I am trying to create a panel dataset for multiple variables across years. My data is in the following format in RStudio:
2012 2012 2012 2012 2013 2013 2013 .....
Name Var1 Var2 Var3......Var10 Var1 Var2...Var10.....
X 1 4 20 .......
Y 2 7 25 ......
Z 3 9 26 ...... and so on for each variable across years
I want to create a panel dataset for these that looks like
Name Year Var1 Var2 Var3....Var10
X 2012
Y 2012
Z 2012
X 2013
Y 2013
Z 2013
I have created the panel in the following steps:
Merged top two rows so the variables read as - 2012.Var1, 2012.Var2
Used the gather function to create a separate dataset for each variable as
Name Year Var1 X 2012.Var1 1 Y 2012.Var2 2 X 2013.Var1 and so on
I then combined the sheets to form one dataframe in the desired format
For step 1:
colnames(df) <- paste(colnames(df), df[1, ])
For step 2:
Var1 <- df %>% gather(year, Var1, `2012.Var1`,`2012.Var2`and so on)
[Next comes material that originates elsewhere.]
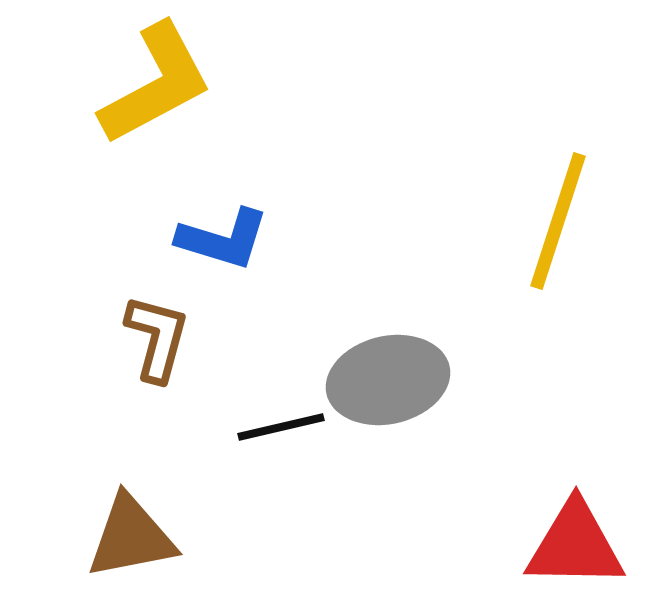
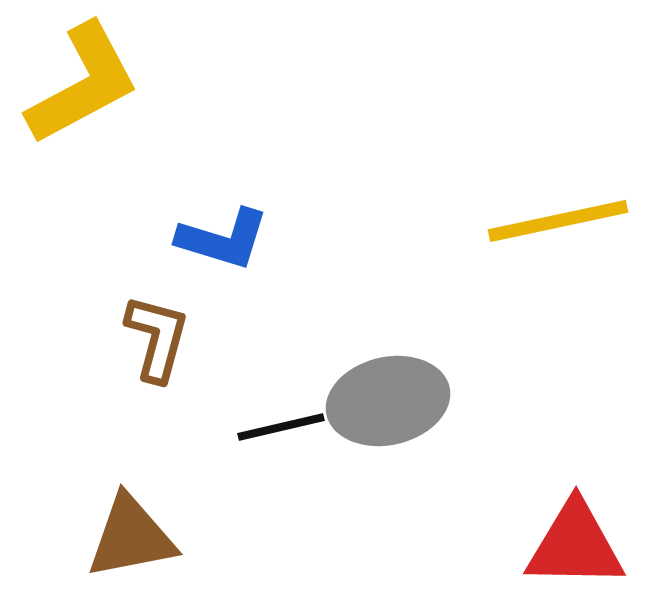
yellow L-shape: moved 73 px left
yellow line: rotated 60 degrees clockwise
gray ellipse: moved 21 px down
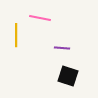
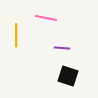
pink line: moved 6 px right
Creating a Dataset for Var1
- did the same for all the variables
For step 3:
new_data = cbind(Var1,Var2, ..., Var10) # Combining Different Datasets
names(new_data)
While the code worked to create the dataframe, it is however, extremely tedious and time consuming when the variables are large in number and spread across years. I'm looking for an easier way to create the same dataframe?